In his SES Denver presentation, “The Four Cornerstones of LinkedIn PPC Success,” Brady said, “LinkedIn is a treasure, but you have to go on a bit of a treasure hunt to find success.”

The main objective of the hunt is targeting audiences. LinkedIn pay-per-click (PPC) advertising has excellent targeting potential because users post so much information about themselves, from geo-location to age and employment history. However, advertisers must be strategic in what they offer LinkedIn users.

“When someone is on LinkedIn, they are there for a purpose,” said Brady. Targeted marketing offering a service that adds value can be very successful when brands “put an ad in front of [LinkedIn users] when they are in a business mindset.”

But successful LinkedIn ads must get at a core need LinkedIn users have by evoking an emotion that serves as a call to action.
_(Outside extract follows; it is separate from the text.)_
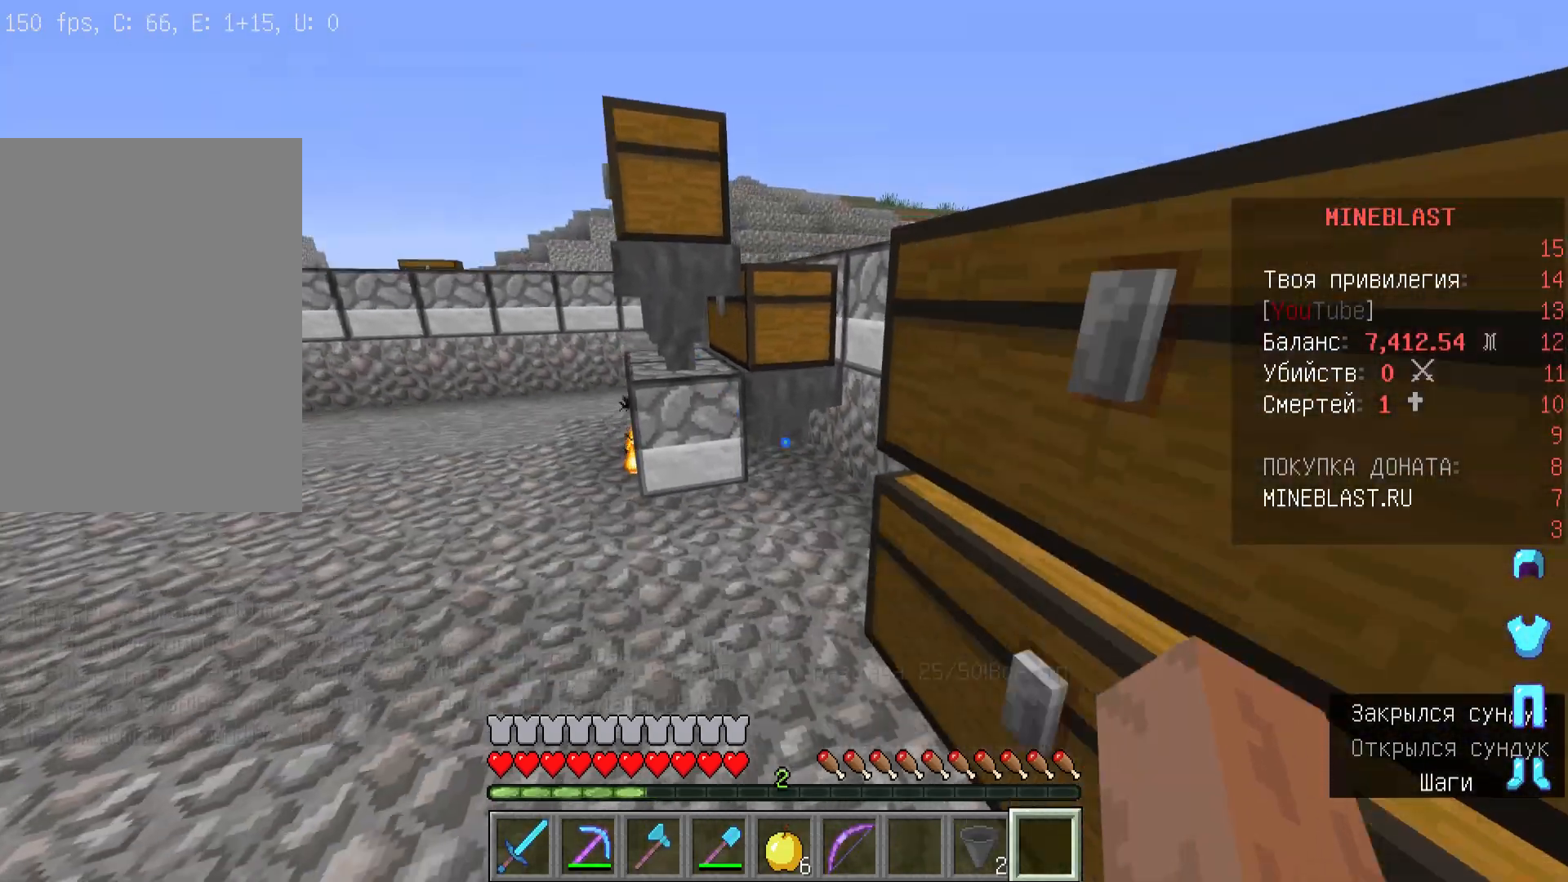
{"keys": ["w"], "mouse": [], "events": [[133, "s", "up"], [267, "w", "down"], [433, "a", "up"]]}
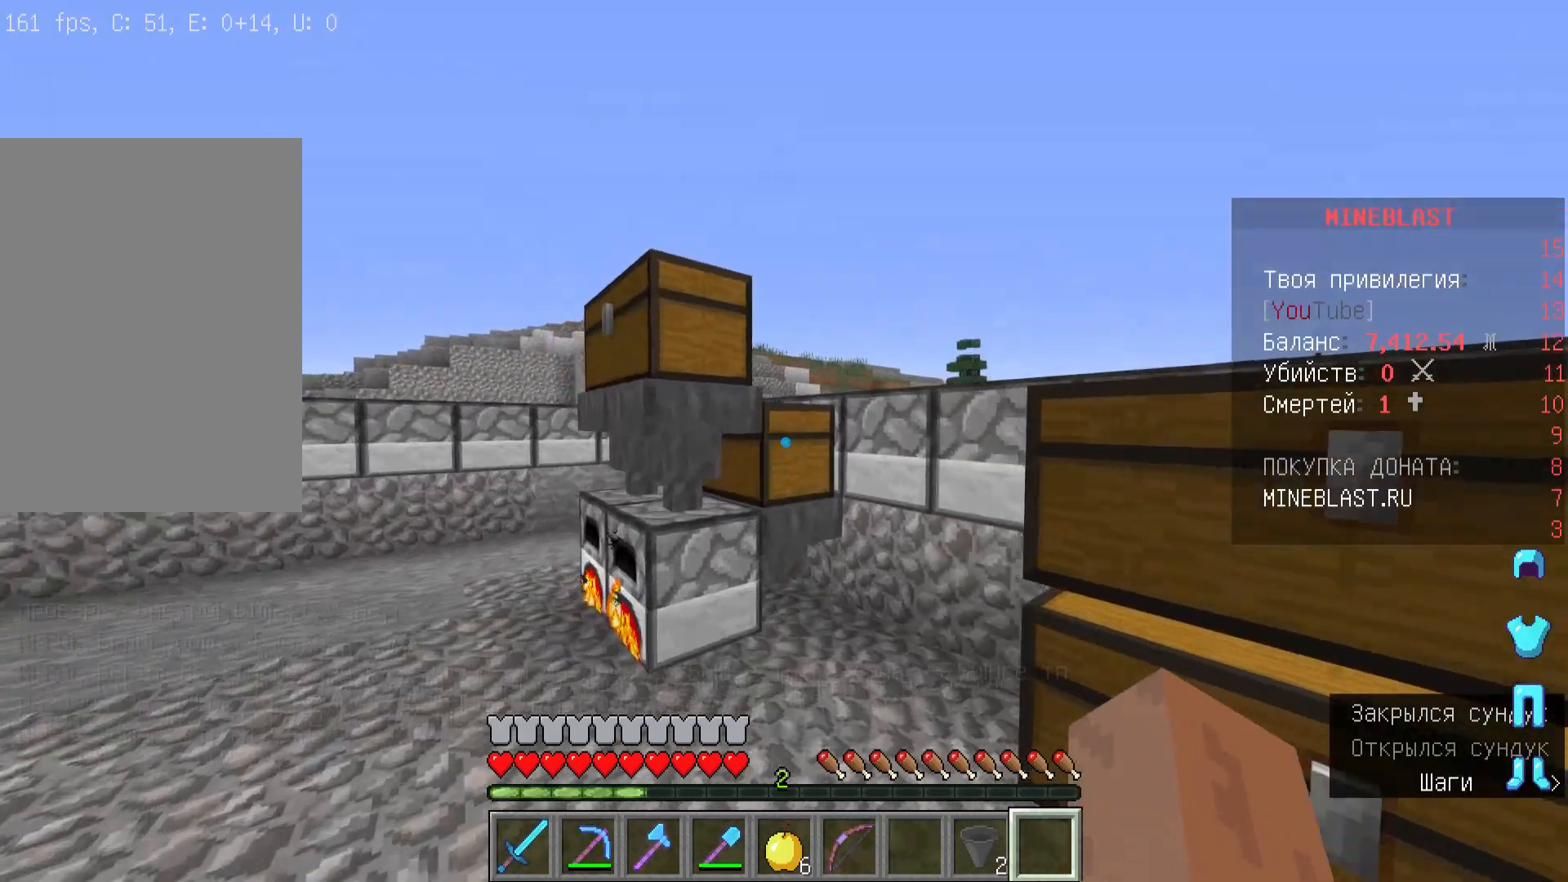
{"keys": [], "mouse": [], "events": [[100, "w", "up"]]}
Ads must also “have something to deliver” by giving an offer that is beneficial to the target audience.

As an example of targeted marketing that offered value, Brady used a small start-up he recently worked with that needed new users. They set up multiple landing pages testing different targeting methods and lured senior-ranking industry insiders by offering beta access to their site. Within one week, the start-up had seen a 24.97 percent conversion and had 390 new leads.

However, one pitfall of LinkedIn marketing, according to Brady, is “profile incompleteness,” wherein users leave out key parts of their histories, such as their job title. To combat profile incompleteness, Brady suggests businesses take a multi-angle approach by including different, yet related, targeting criteria. For example, if businesses want to target chief marketing officers (CMOs) who haven’t listed CMO as their job title, they should target “CXOs, job function, marketing” in order to hone in their reach.

Brady also recommends “parallel targeting,” or reaching customers by targeting a skill that isn’t normally what the company is known for but that is tangential to the products or services they offer. For example, using “Excel like you’ve never seen it before” as a tag line to draw attention to a parallel offer.

Other pitfalls Brady mentioned were flaws in the platform’s conversion timing, which is measured in Greenwich Mean Time, and also the fact that LinkedIn doesn’t yet offer in-house conversion.

But overall, Brady sees LinkedIn as a lucrative alternative to companies experiencing diminishing returns on more common platforms like Bing and AdWords.